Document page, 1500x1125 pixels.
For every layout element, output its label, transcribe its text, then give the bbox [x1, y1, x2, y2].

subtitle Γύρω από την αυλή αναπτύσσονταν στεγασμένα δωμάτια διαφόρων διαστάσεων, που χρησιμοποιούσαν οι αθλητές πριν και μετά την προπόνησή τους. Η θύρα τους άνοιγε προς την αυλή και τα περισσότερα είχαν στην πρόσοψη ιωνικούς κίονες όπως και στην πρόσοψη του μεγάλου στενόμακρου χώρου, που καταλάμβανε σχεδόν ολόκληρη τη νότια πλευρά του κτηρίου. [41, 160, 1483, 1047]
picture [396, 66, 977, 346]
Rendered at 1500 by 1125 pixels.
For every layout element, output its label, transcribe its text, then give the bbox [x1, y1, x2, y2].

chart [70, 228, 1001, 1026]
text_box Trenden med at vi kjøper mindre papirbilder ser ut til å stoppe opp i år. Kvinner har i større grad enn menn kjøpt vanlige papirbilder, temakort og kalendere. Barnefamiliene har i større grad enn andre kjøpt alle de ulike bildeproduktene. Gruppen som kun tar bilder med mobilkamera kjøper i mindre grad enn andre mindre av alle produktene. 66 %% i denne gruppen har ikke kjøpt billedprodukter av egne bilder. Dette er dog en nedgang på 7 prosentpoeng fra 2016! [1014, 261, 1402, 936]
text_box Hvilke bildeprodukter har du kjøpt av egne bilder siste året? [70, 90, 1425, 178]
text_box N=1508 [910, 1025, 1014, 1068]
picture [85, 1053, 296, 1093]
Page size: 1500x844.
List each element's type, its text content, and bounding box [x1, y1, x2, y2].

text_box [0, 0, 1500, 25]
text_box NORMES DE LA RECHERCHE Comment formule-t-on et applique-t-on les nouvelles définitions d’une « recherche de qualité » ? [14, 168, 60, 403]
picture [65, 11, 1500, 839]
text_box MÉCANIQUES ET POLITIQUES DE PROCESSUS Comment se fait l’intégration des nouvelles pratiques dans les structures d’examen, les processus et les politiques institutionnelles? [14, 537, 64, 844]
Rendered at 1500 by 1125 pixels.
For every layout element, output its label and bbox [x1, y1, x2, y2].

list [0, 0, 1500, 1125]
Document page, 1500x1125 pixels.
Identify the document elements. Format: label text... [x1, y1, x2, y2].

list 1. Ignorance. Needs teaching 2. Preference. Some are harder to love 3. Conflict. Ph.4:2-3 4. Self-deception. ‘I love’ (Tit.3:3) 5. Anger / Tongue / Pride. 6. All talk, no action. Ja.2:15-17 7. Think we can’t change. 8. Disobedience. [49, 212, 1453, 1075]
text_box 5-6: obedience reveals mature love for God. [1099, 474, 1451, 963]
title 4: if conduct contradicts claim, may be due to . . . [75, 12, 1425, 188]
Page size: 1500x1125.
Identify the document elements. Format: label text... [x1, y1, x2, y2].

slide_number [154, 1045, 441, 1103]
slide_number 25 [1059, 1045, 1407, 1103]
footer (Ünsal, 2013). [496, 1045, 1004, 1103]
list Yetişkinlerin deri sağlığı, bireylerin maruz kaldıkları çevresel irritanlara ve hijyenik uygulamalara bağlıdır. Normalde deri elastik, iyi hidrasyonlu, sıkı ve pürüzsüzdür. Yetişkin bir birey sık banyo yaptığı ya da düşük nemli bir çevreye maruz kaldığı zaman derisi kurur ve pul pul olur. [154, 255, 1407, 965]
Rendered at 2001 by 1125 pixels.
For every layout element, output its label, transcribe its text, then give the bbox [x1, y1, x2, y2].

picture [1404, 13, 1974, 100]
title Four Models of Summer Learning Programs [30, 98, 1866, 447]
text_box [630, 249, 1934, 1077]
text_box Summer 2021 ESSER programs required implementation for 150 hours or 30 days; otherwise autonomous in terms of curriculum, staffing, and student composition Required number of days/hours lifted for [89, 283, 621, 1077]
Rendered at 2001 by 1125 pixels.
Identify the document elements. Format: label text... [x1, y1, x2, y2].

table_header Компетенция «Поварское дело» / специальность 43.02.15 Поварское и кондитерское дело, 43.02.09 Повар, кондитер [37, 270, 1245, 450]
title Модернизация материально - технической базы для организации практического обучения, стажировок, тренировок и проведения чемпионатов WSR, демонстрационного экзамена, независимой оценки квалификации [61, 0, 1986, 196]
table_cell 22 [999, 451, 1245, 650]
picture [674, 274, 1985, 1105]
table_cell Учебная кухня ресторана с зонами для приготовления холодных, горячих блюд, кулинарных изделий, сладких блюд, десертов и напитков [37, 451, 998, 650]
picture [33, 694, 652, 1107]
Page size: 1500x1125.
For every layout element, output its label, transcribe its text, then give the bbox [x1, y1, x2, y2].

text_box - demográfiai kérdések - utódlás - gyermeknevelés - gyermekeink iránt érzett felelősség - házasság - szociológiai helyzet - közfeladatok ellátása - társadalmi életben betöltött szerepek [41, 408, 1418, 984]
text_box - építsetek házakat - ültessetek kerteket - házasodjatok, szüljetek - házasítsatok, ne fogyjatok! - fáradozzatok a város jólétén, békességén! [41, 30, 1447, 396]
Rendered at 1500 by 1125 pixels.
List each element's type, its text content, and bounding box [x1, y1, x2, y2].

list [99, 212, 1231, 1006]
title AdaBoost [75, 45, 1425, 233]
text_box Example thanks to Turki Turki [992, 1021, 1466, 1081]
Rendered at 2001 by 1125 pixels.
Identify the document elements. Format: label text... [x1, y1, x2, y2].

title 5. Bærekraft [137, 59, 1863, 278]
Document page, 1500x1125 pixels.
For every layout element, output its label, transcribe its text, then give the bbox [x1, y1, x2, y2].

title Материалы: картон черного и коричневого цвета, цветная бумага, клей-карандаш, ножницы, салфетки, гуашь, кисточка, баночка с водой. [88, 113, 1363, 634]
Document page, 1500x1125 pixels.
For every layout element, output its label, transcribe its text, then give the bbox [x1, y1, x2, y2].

• [Task requirements] Could you write out the full data verbatim?

• [Response]
Document page, 1500x1125 pixels.
For every layout element, output its label, transcribe its text, then give the bbox [x1, y1, x2, y2].

subtitle Γύρω από την αυλή αναπτύσσονταν στεγασμένα δωμάτια διαφόρων διαστάσεων, που χρησιμοποιούσαν οι αθλητές πριν και μετά την προπόνησή τους. Η θύρα τους άνοιγε προς την αυλή και τα περισσότερα είχαν στην πρόσοψη ιωνικούς κίονες όπως και στην πρόσοψη του μεγάλου στενόμακρου χώρου, που καταλάμβανε σχεδόν ολόκληρη τη νότια πλευρά του κτηρίου. [41, 160, 1483, 1047]
picture [396, 66, 977, 346]
Rendered at 1500 by 1125 pixels.
For every layout element, output its label, transcribe its text, then give the bbox [x1, y1, x2, y2].

chart [70, 228, 1001, 1026]
text_box Trenden med at vi kjøper mindre papirbilder ser ut til å stoppe opp i år. Kvinner har i større grad enn menn kjøpt vanlige papirbilder, temakort og kalendere. Barnefamiliene har i større grad enn andre kjøpt alle de ulike bildeproduktene. Gruppen som kun tar bilder med mobilkamera kjøper i mindre grad enn andre mindre av alle produktene. 66 %% i denne gruppen har ikke kjøpt billedprodukter av egne bilder. Dette er dog en nedgang på 7 prosentpoeng fra 2016! [1014, 261, 1402, 936]
text_box Hvilke bildeprodukter har du kjøpt av egne bilder siste året? [70, 90, 1425, 178]
text_box N=1508 [910, 1025, 1014, 1068]
picture [85, 1053, 296, 1093]
Page size: 1500x844.
List each element's type, its text content, and bounding box [x1, y1, x2, y2].

text_box [0, 0, 1500, 25]
text_box NORMES DE LA RECHERCHE Comment formule-t-on et applique-t-on les nouvelles définitions d’une « recherche de qualité » ? [14, 168, 60, 403]
picture [65, 11, 1500, 839]
text_box MÉCANIQUES ET POLITIQUES DE PROCESSUS Comment se fait l’intégration des nouvelles pratiques dans les structures d’examen, les processus et les politiques institutionnelles? [14, 537, 64, 844]
Rendered at 1500 by 1125 pixels.
For every layout element, output its label and bbox [x1, y1, x2, y2].

list [0, 0, 1500, 1125]
Document page, 1500x1125 pixels.
Identify the document elements. Format: label text... [x1, y1, x2, y2].

list 1. Ignorance. Needs teaching 2. Preference. Some are harder to love 3. Conflict. Ph.4:2-3 4. Self-deception. ‘I love’ (Tit.3:3) 5. Anger / Tongue / Pride. 6. All talk, no action. Ja.2:15-17 7. Think we can’t change. 8. Disobedience. [49, 212, 1453, 1075]
text_box 5-6: obedience reveals mature love for God. [1099, 474, 1451, 963]
title 4: if conduct contradicts claim, may be due to . . . [75, 12, 1425, 188]
Page size: 1500x1125.
Identify the document elements. Format: label text... [x1, y1, x2, y2].

slide_number [154, 1045, 441, 1103]
slide_number 25 [1059, 1045, 1407, 1103]
footer (Ünsal, 2013). [496, 1045, 1004, 1103]
list Yetişkinlerin deri sağlığı, bireylerin maruz kaldıkları çevresel irritanlara ve hijyenik uygulamalara bağlıdır. Normalde deri elastik, iyi hidrasyonlu, sıkı ve pürüzsüzdür. Yetişkin bir birey sık banyo yaptığı ya da düşük nemli bir çevreye maruz kaldığı zaman derisi kurur ve pul pul olur. [154, 255, 1407, 965]
Rendered at 2001 by 1125 pixels.
For every layout element, output its label, transcribe its text, then give the bbox [x1, y1, x2, y2].

picture [1404, 13, 1974, 100]
title Four Models of Summer Learning Programs [30, 98, 1866, 447]
text_box [630, 249, 1934, 1077]
text_box Summer 2021 ESSER programs required implementation for 150 hours or 30 days; otherwise autonomous in terms of curriculum, staffing, and student composition Required number of days/hours lifted for [89, 283, 621, 1077]
Rendered at 2001 by 1125 pixels.
Identify the document elements. Format: label text... [x1, y1, x2, y2].

table_header Компетенция «Поварское дело» / специальность 43.02.15 Поварское и кондитерское дело, 43.02.09 Повар, кондитер [37, 270, 1245, 450]
title Модернизация материально - технической базы для организации практического обучения, стажировок, тренировок и проведения чемпионатов WSR, демонстрационного экзамена, независимой оценки квалификации [61, 0, 1986, 196]
table_cell 22 [999, 451, 1245, 650]
picture [674, 274, 1985, 1105]
table_cell Учебная кухня ресторана с зонами для приготовления холодных, горячих блюд, кулинарных изделий, сладких блюд, десертов и напитков [37, 451, 998, 650]
picture [33, 694, 652, 1107]
Page size: 1500x1125.
For every layout element, output its label, transcribe its text, then give the bbox [x1, y1, x2, y2].

text_box - demográfiai kérdések - utódlás - gyermeknevelés - gyermekeink iránt érzett felelősség - házasság - szociológiai helyzet - közfeladatok ellátása - társadalmi életben betöltött szerepek [41, 408, 1418, 984]
text_box - építsetek házakat - ültessetek kerteket - házasodjatok, szüljetek - házasítsatok, ne fogyjatok! - fáradozzatok a város jólétén, békességén! [41, 30, 1447, 396]
Rendered at 1500 by 1125 pixels.
List each element's type, its text content, and bounding box [x1, y1, x2, y2].

list [99, 212, 1231, 1006]
title AdaBoost [75, 45, 1425, 233]
text_box Example thanks to Turki Turki [992, 1021, 1466, 1081]
Rendered at 2001 by 1125 pixels.
Identify the document elements. Format: label text... [x1, y1, x2, y2].

title 5. Bærekraft [137, 59, 1863, 278]
Document page, 1500x1125 pixels.
For every layout element, output its label, transcribe its text, then give the bbox [x1, y1, x2, y2].

title Материалы: картон черного и коричневого цвета, цветная бумага, клей-карандаш, ножницы, салфетки, гуашь, кисточка, баночка с водой. [88, 113, 1363, 634]
Document page, 1500x1125 pixels.
For every layout element, output its label, transcribe its text, then give the bbox [x1, y1, x2, y2].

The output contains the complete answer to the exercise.